Carlos Ghosn, chairman of the Renault-Nissan-Mitsubishi alliance, confirmed that personal car ownership would continue to expand worldwide despite ride-sharing services. He said that people think that sharing is a substitute for ownership but it is not — it is an addition. He is pushing for more production and aims to challenge for a lead position in the industry.
Ghosn’s alliance is poised to sell 10.5 million vehicles this year, making it a contender to challenge Volkswagen and Toyota for the top sales spot for the first time. The alliance has forecast that deliveries would jump to at least 14 million vehicles in 2022. Ghosn forecasts that growth will come from China, India and other emerging markets.
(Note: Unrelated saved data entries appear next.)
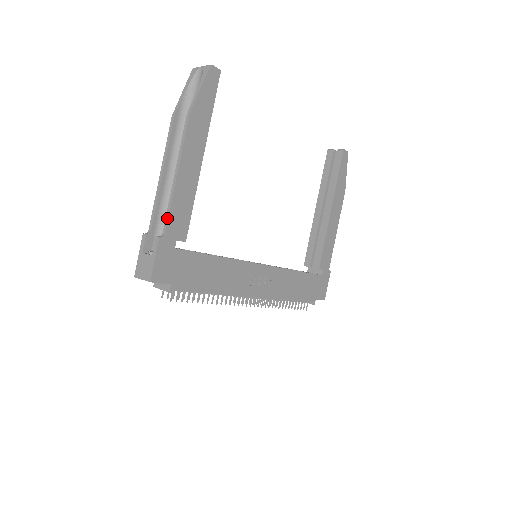
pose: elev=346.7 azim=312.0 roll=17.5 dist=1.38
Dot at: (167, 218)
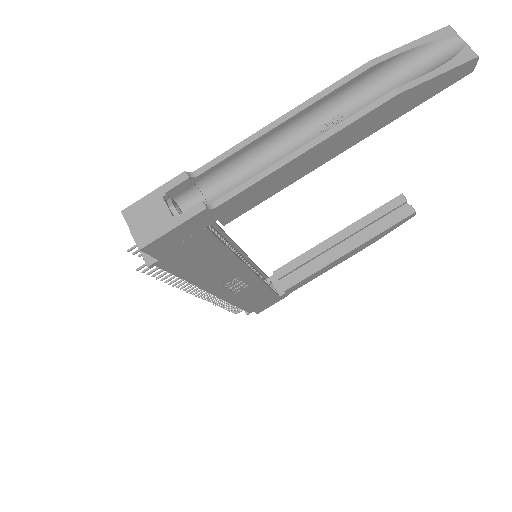
Dot at: (238, 191)
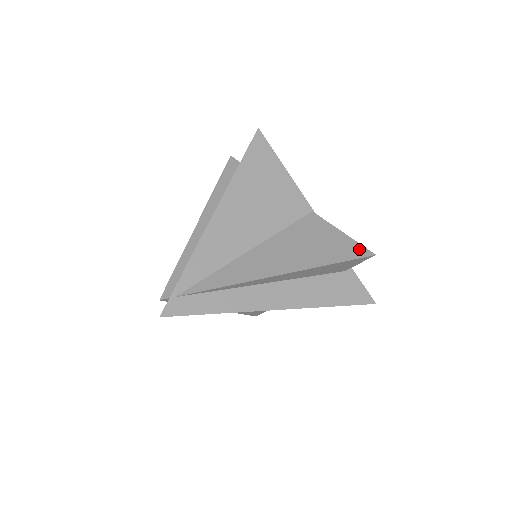
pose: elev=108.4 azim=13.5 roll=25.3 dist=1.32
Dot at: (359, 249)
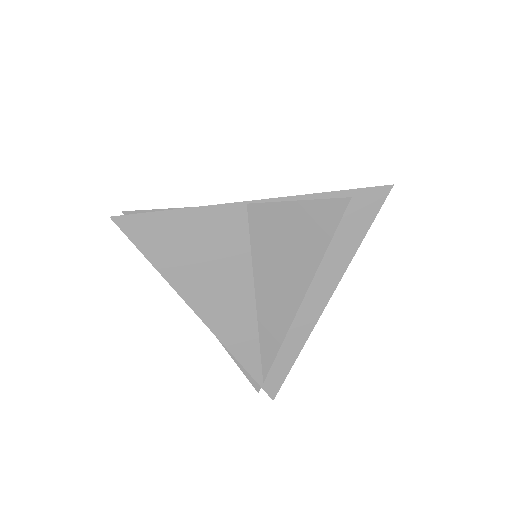
Dot at: (330, 207)
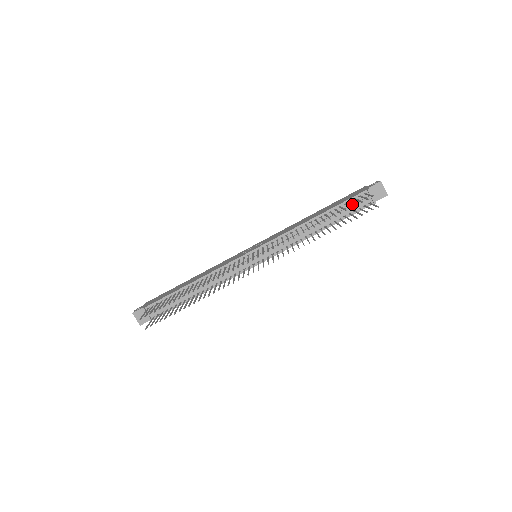
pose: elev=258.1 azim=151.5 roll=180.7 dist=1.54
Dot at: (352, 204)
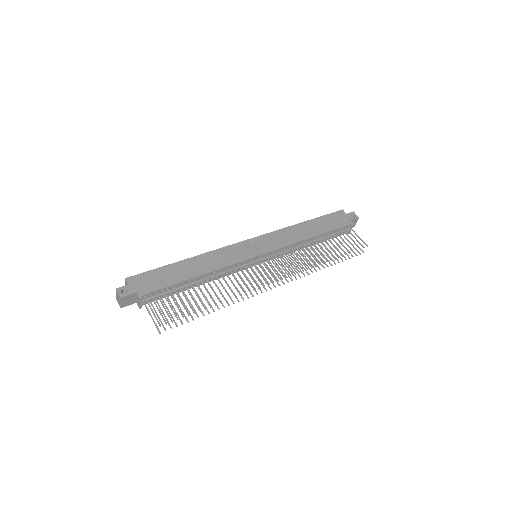
Dot at: (338, 231)
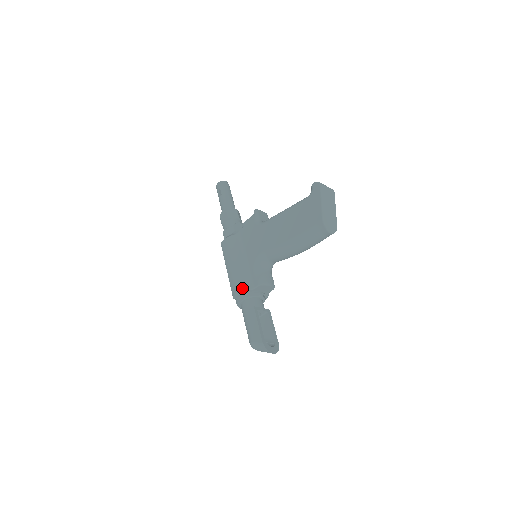
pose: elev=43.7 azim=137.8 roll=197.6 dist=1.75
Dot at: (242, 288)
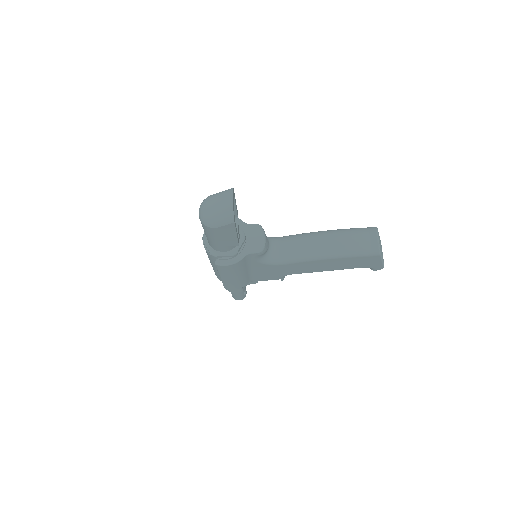
Dot at: occluded
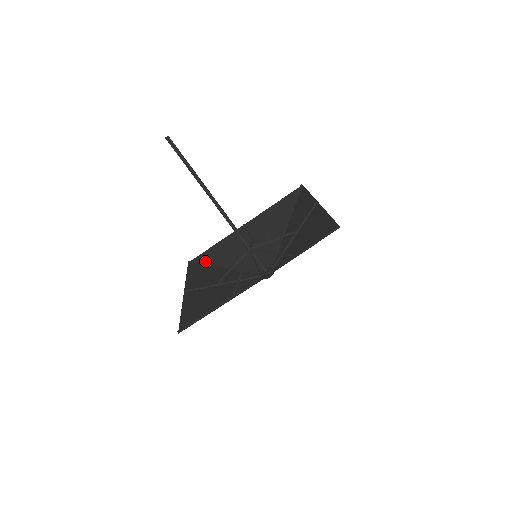
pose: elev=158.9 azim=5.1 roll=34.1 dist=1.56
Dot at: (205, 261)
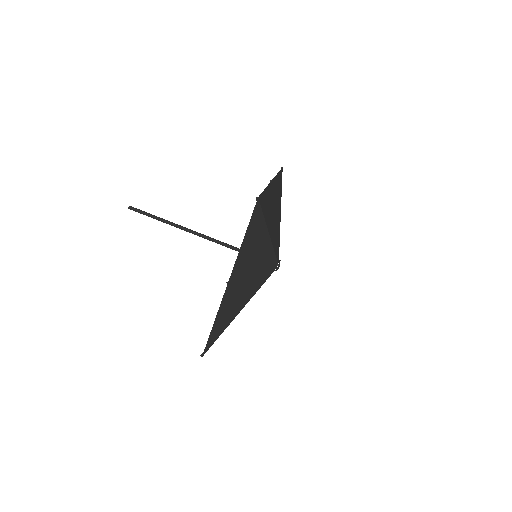
Dot at: occluded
Although car-sharing is more efficient, there is no substitute for car ownership. Some of the new services are now available in Europe and the US but they have not affected levels of car ownership. Common sense dictates that people aspire to own their private car, regardless of low usage and high costs.
This is also true in affluent markets such as the GCC, where people own several cars despite driving only one vehicle at a time.
People prefer ownership and privacy. They would not accept sharing other goods and services, so why would they accept sharing cars?
• Adel Murad is a senior motoring and business journalist, based in London.